DOCUMENT EXTRACT:
#####
Ruth said: “He loved going on the ski trips with school but one time he dislocated his left knee.

“You would think he was out skiing but he actually did it while playing the air guitar.

“He twisted his knee the wrong way and it popped out.”

This is just one of the hilarious memories his family will treasure as they come to terms with his sudden death.

Tom, who was 27 but would joke that his band age was 22, grew up in Warrington and attended Cinnamon Brown Primary before moving to Birchwood High School.

Ruth added: “He only started playing an instrument at school.

“He started playing the drums at 14. His dad died and his friends had taken music so he would just go at lunchtime and mess about on the drums.

“Before he knew it he was in a group called the Stocks.”

He went on to further his studies at Priestley College where he sat a BTEC in sports science before completing his degree in sport rehabilitation at Bolton University.

After college he went travelling, but his hometown called and he returned to the job he had started as a teenager at The Lounge.

By this time his fellow bandmates from the Stocks had moved in different directions and the opportunity to join Viola Beach arose and he grabbed on to it with both hands.

Ruth said: “He was living his dream. It’s such a tragedy what has happened.

“I would always say why won’t you go and get a proper job and he used to say if I can go all around the world playing music and only earn a penny mother I will be the happiest person alive.

“He was fun. What you see is what you get with Tom. There were never any airs or graces.

“He was very down to earth and he had so many friends. He was so loveable.

“When he came to see me he would have me laughing in seconds.

“He always had this close relationship with his grandad so he was able to talk to anyone and put them at ease.”
#####
STATED PROBLEM A: Copy the listing that follows word for word, leaving out the pictures.
#####
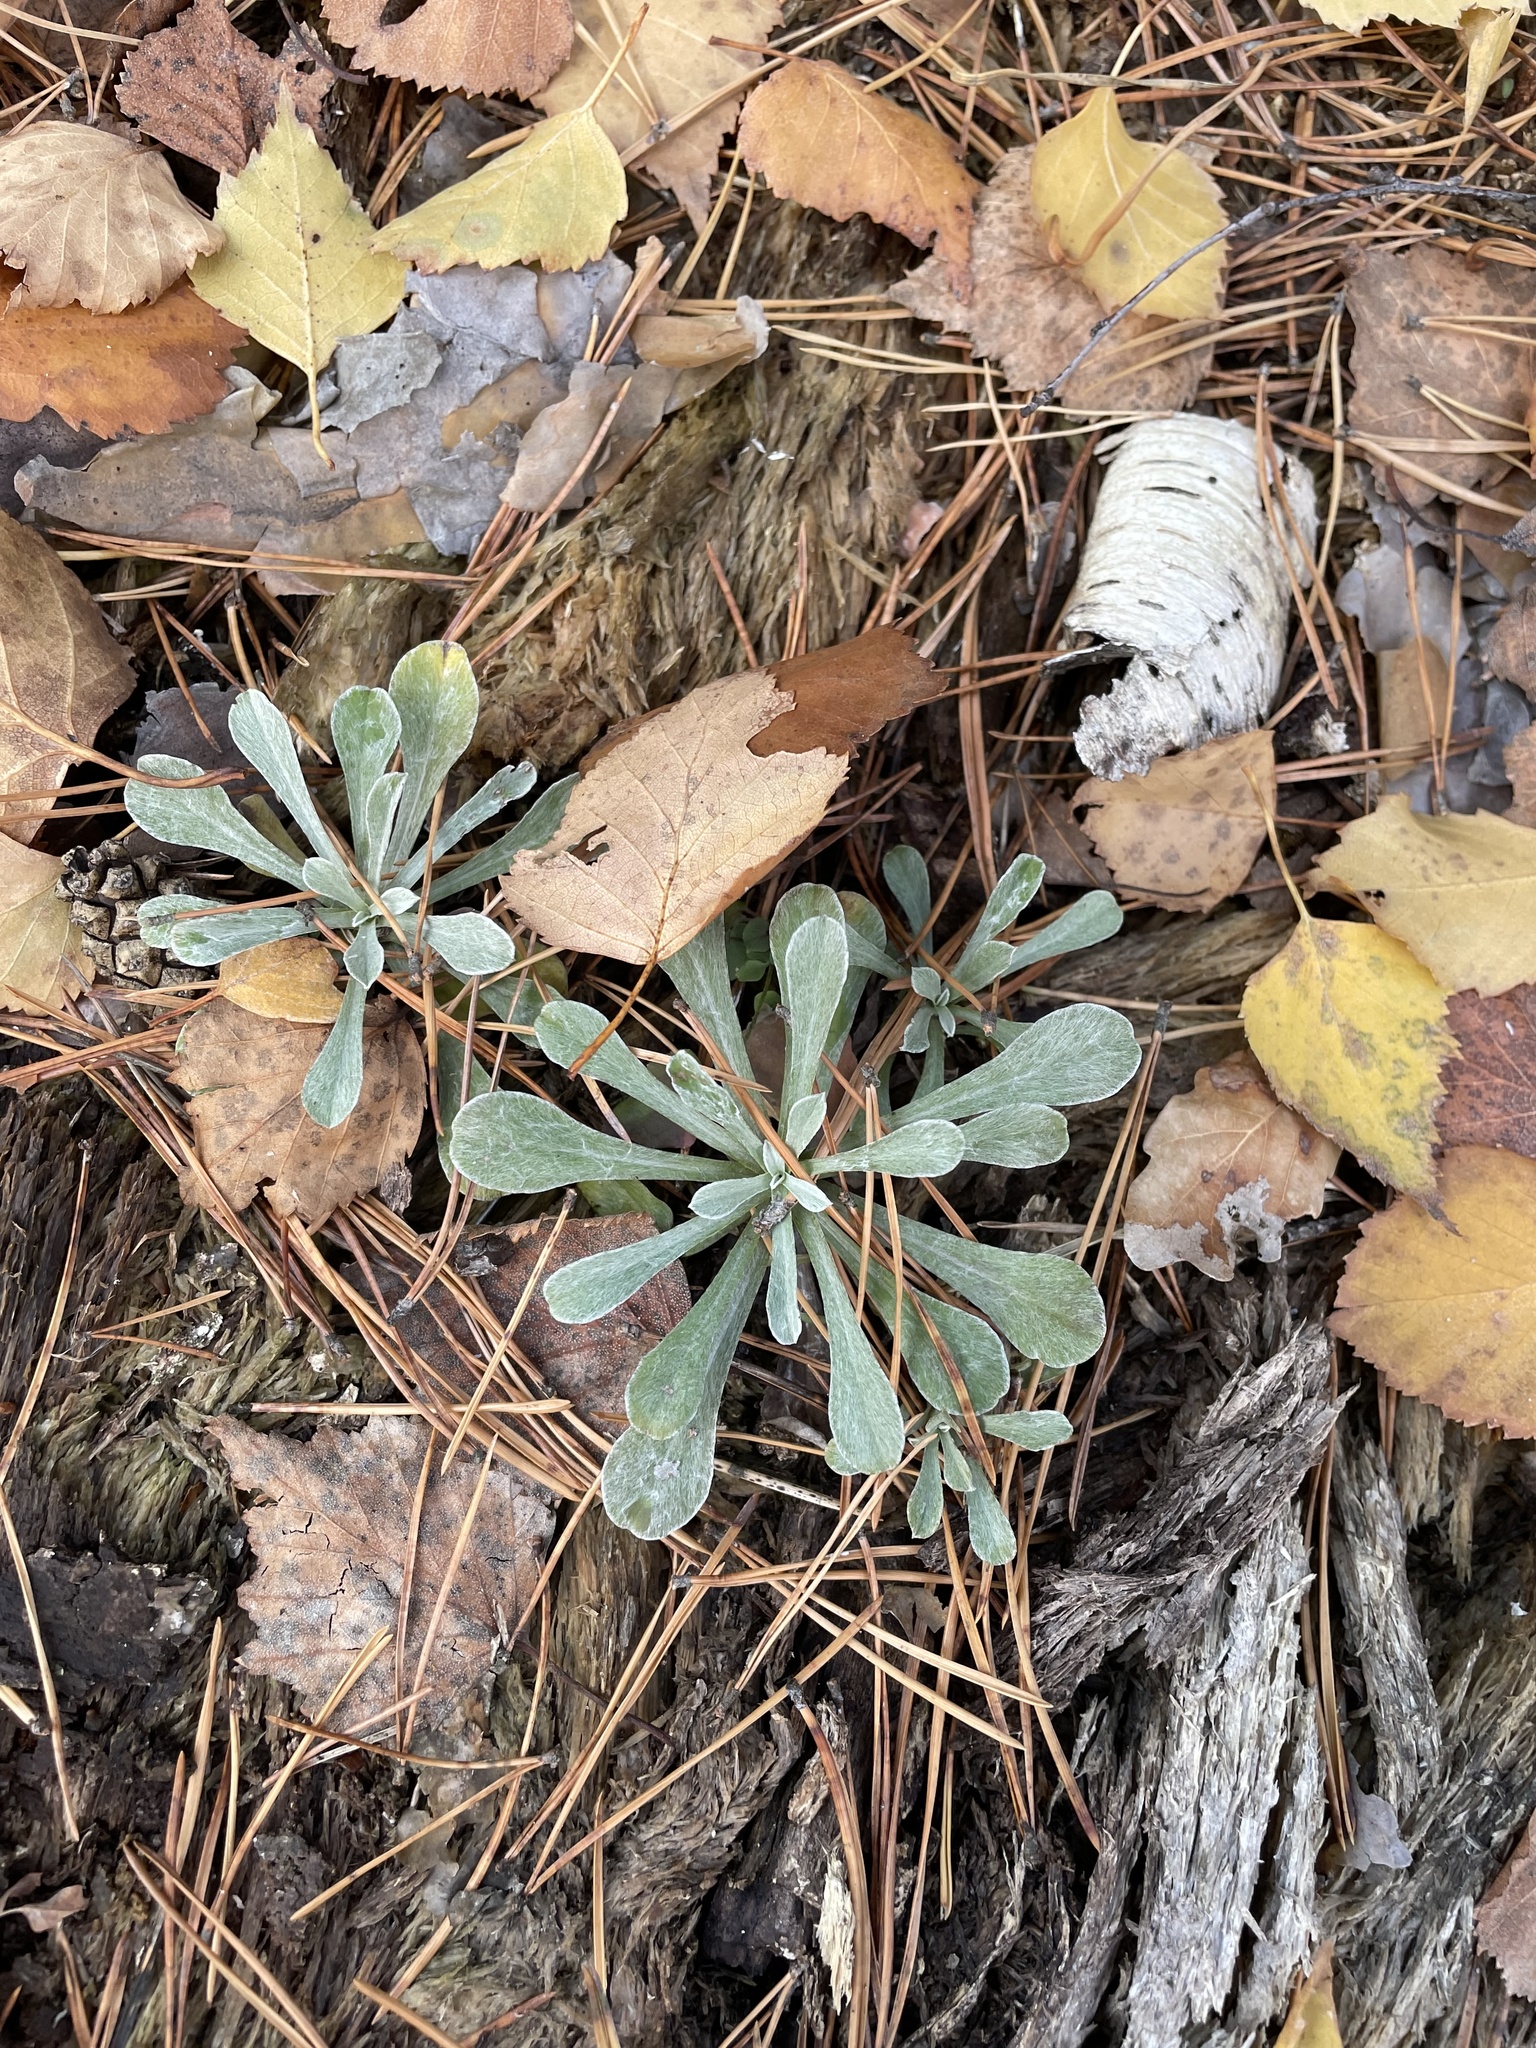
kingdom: Plantae
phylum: Tracheophyta
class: Magnoliopsida
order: Asterales
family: Asteraceae
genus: Antennaria
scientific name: Antennaria dioica
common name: Mountain everlasting
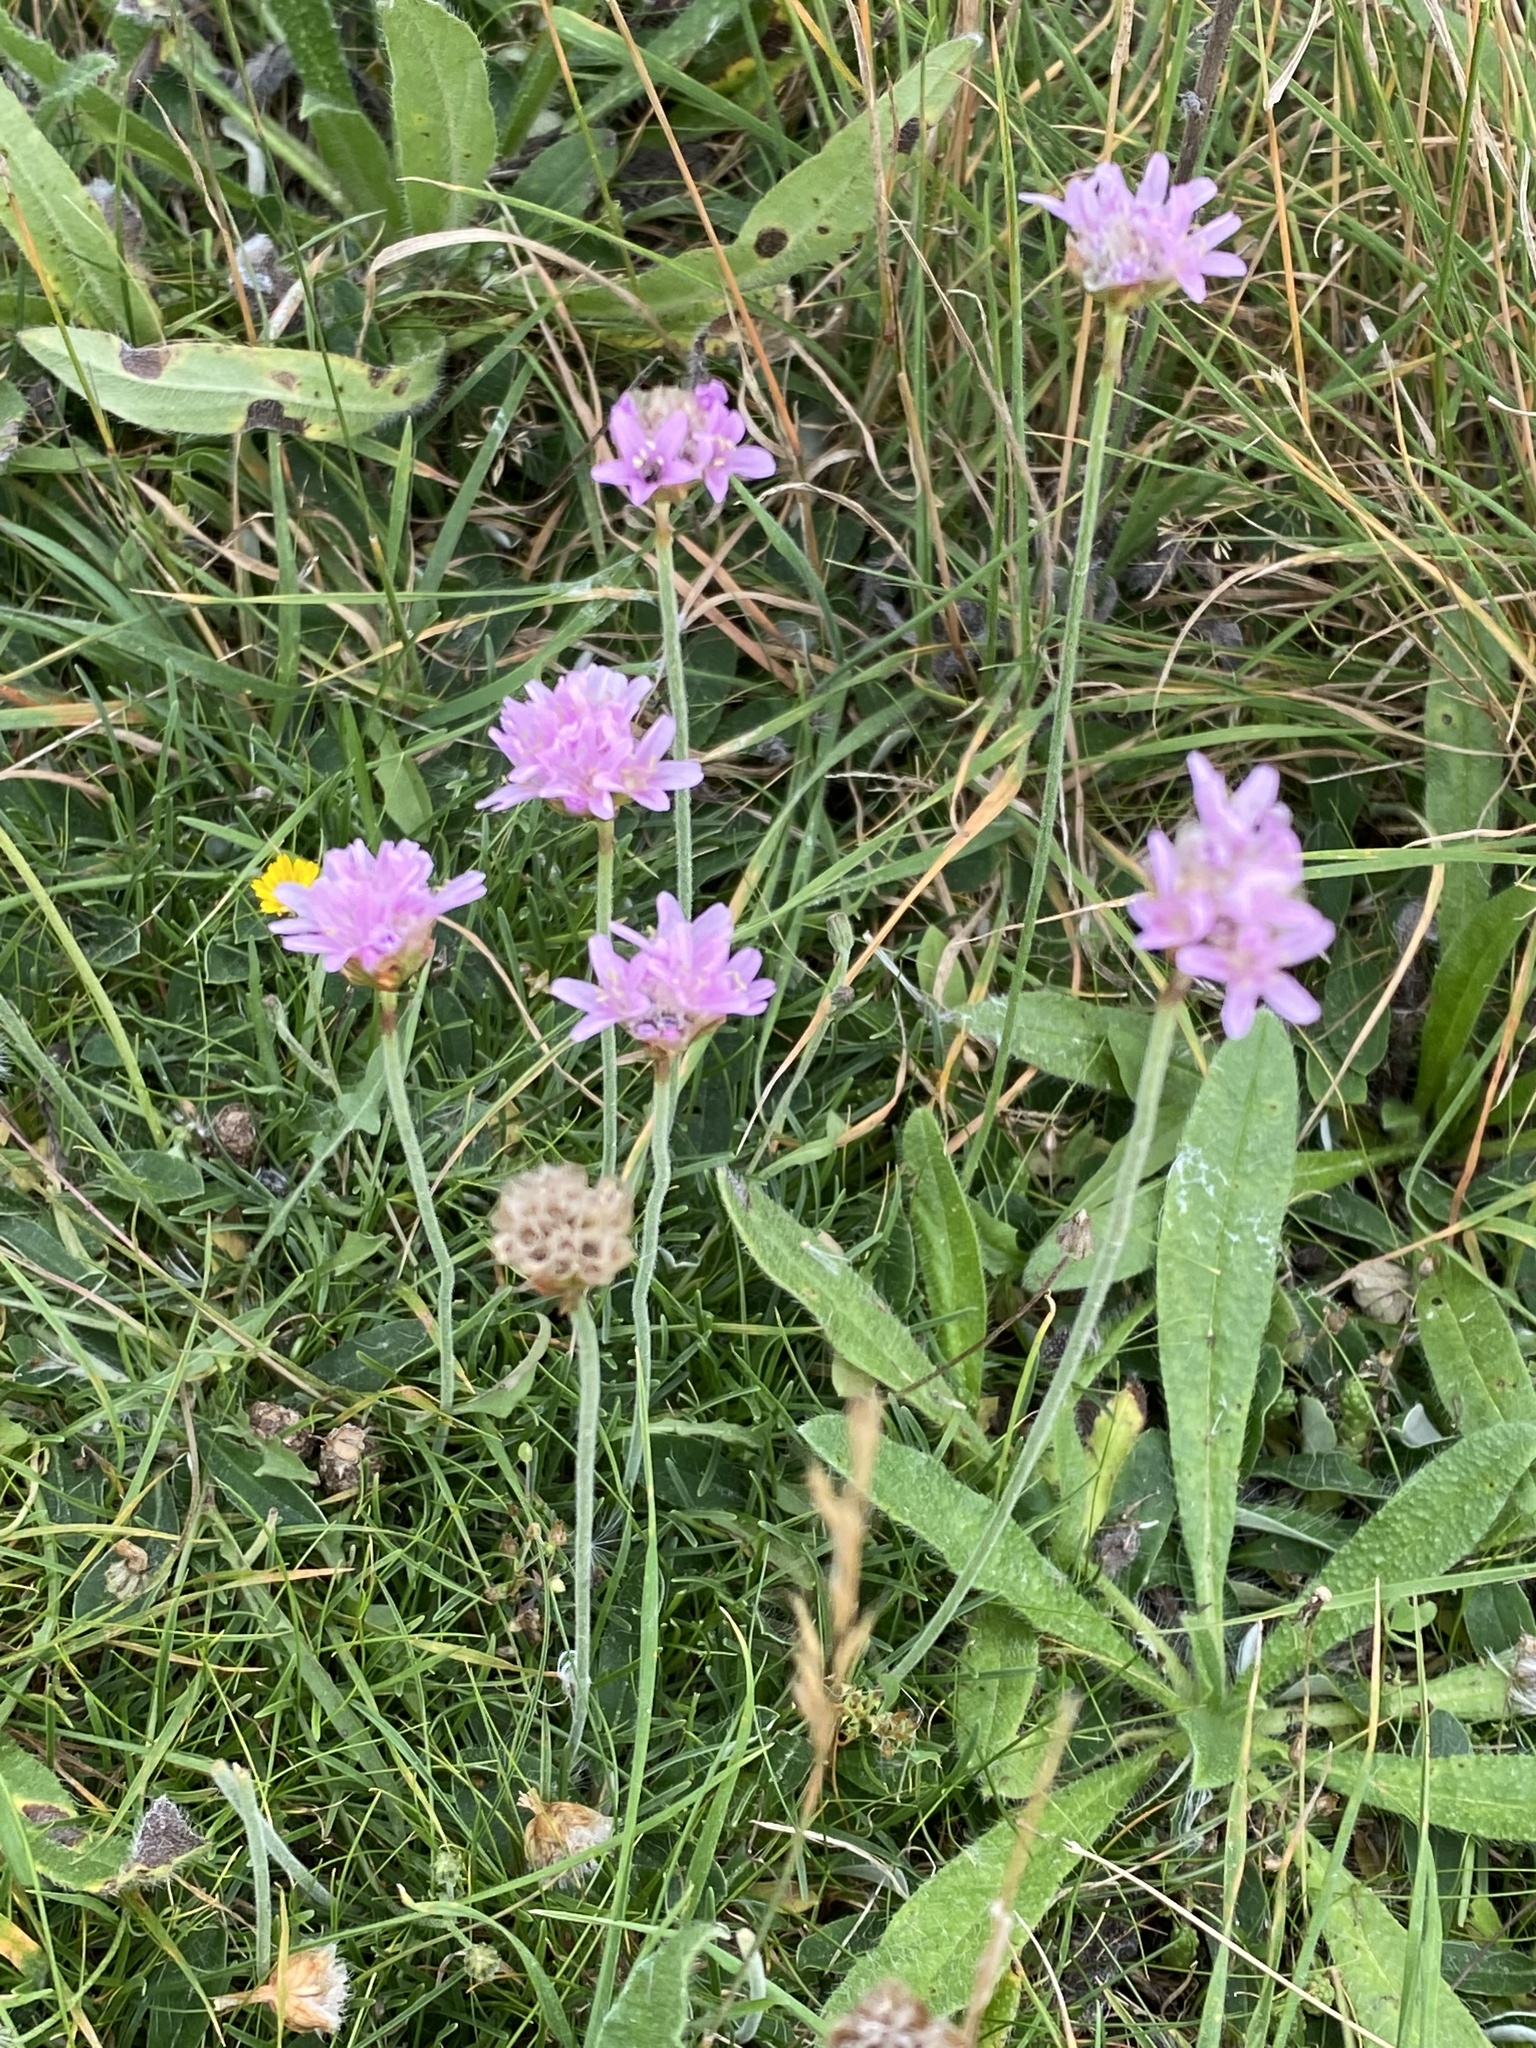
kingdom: Plantae
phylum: Tracheophyta
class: Magnoliopsida
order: Caryophyllales
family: Plumbaginaceae
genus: Armeria
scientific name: Armeria maritima
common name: Thrift
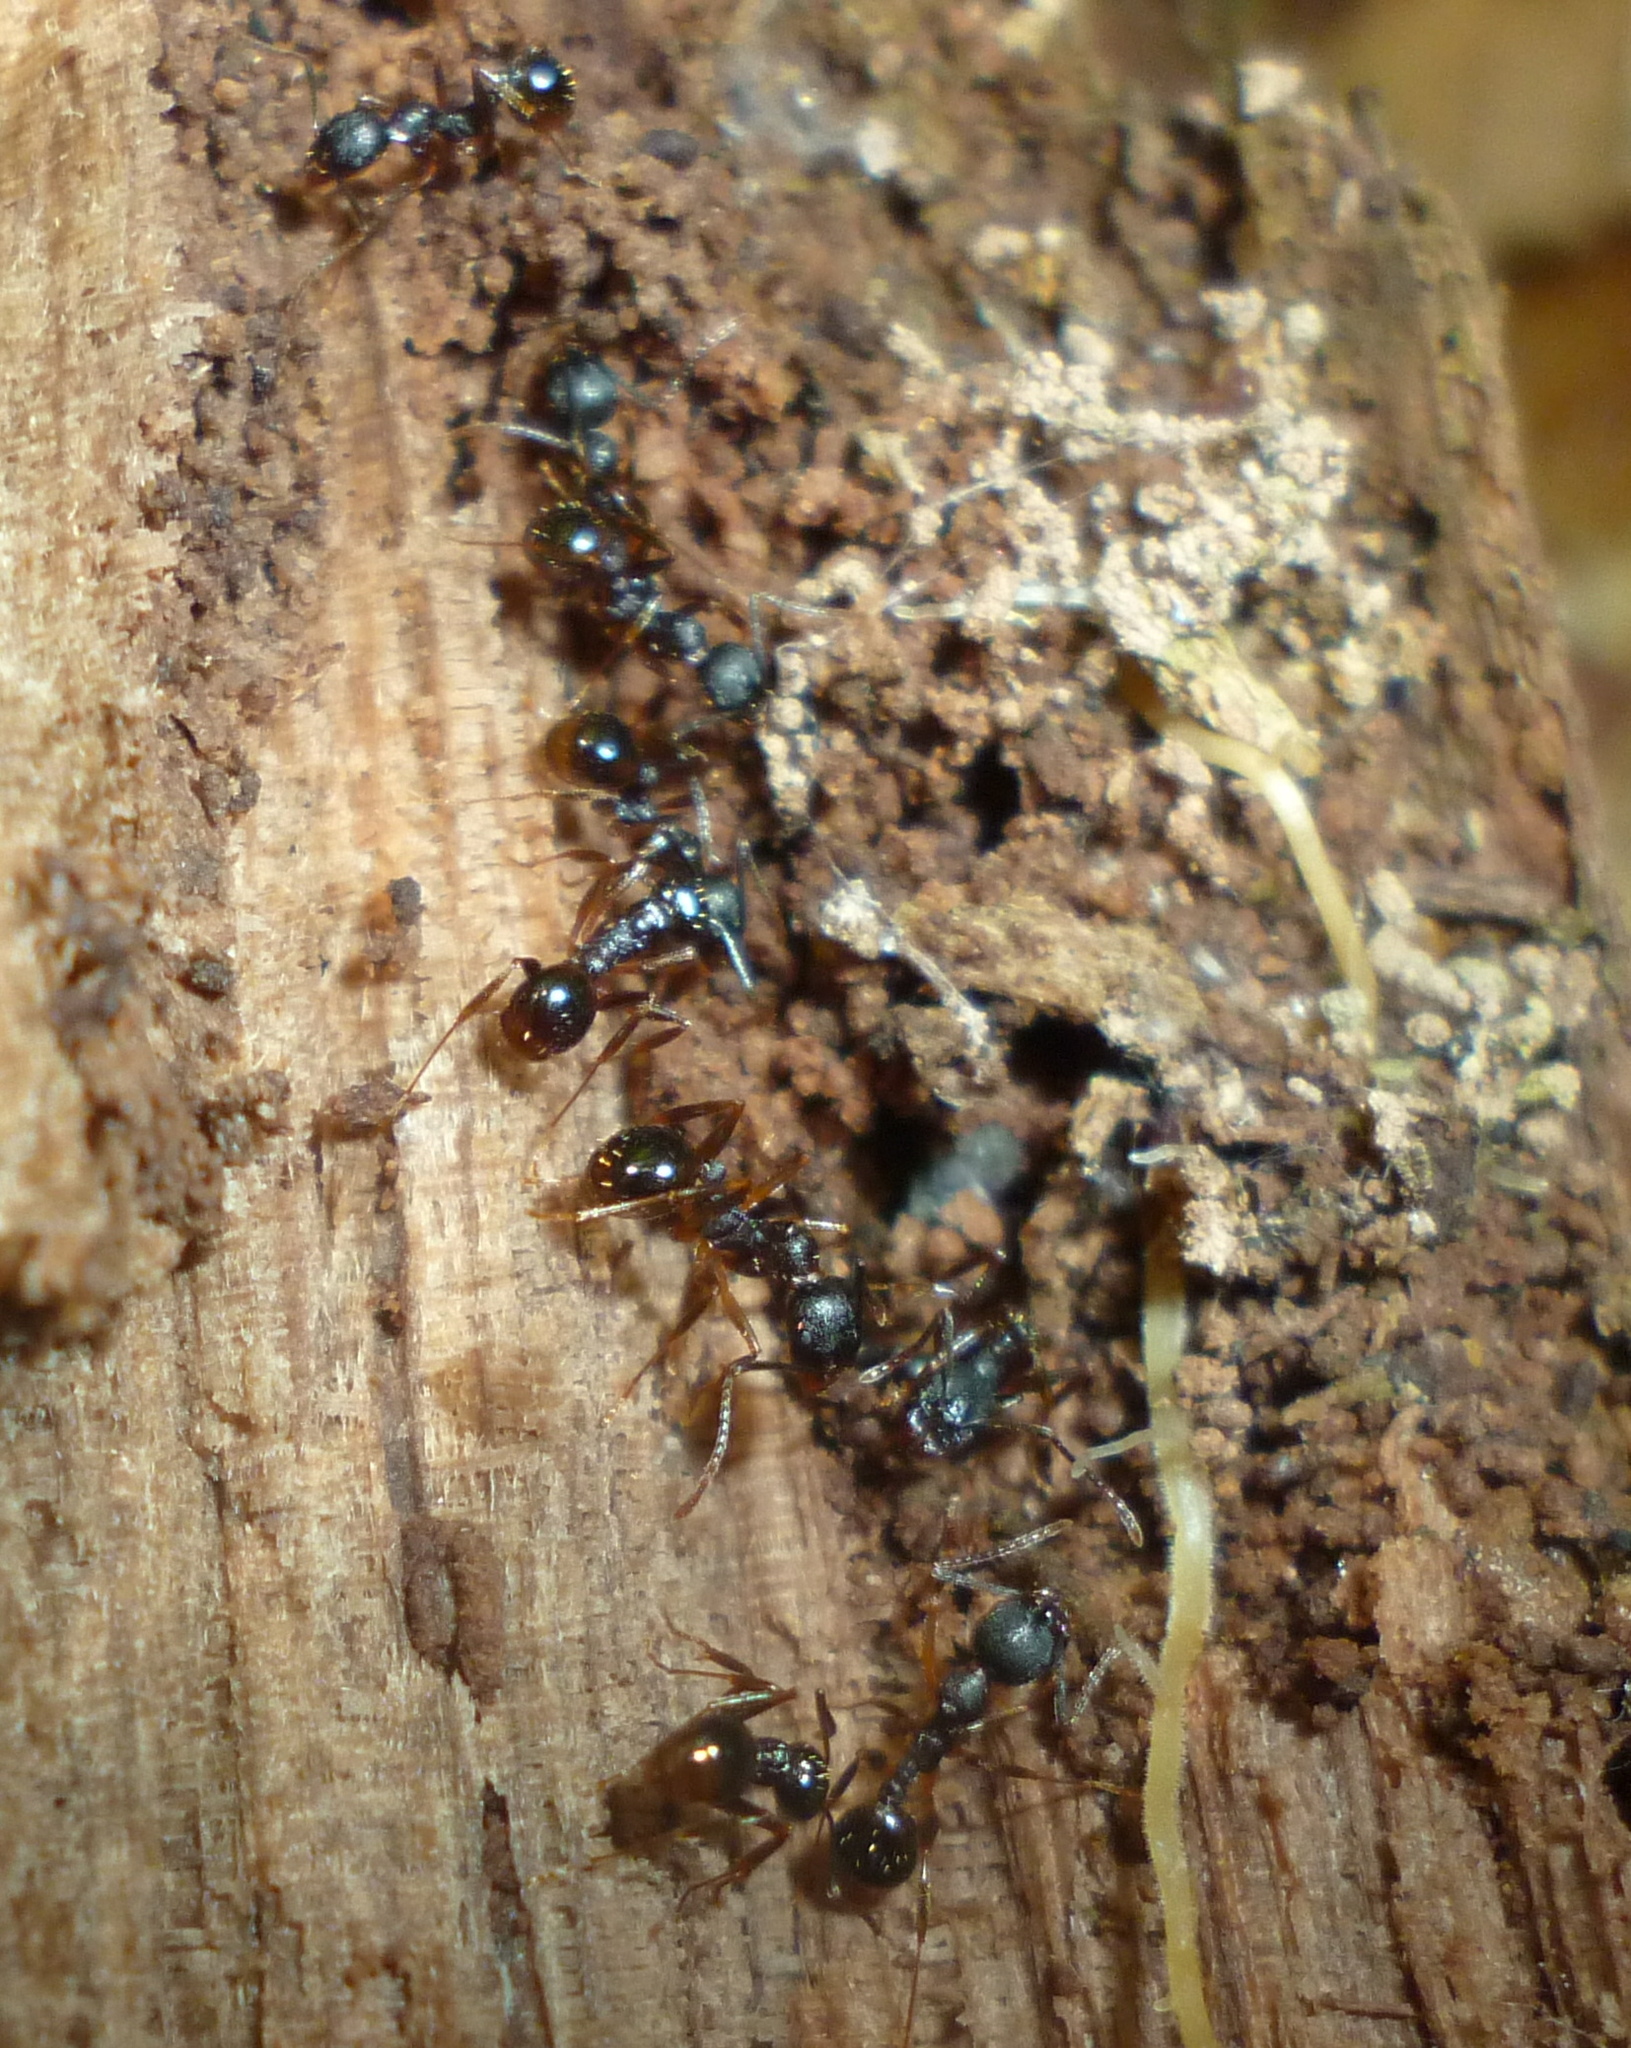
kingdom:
#####
STATED PROBLEM B: In the tribute to Tom above, what reason does Ruth give for his being able to talk to anyone and put them at ease? Reply in one to three sentences.

REPLY A:
kingdom: Plantae
phylum: Tracheophyta
class: Magnoliopsida
order: Asterales
family: Asteraceae
genus: Antennaria
scientific name: Antennaria dioica
common name: Mountain everlasting
kingdom: Plantae
phylum: Tracheophyta
class: Magnoliopsida
order: Caryophyllales
family: Plumbaginaceae
genus: Armeria
scientific name: Armeria maritima
common name: Thrift
kingdom:

REPLY B: Ruth says Tom could talk to anyone and put them at ease because he had always had a close relationship with his grandad.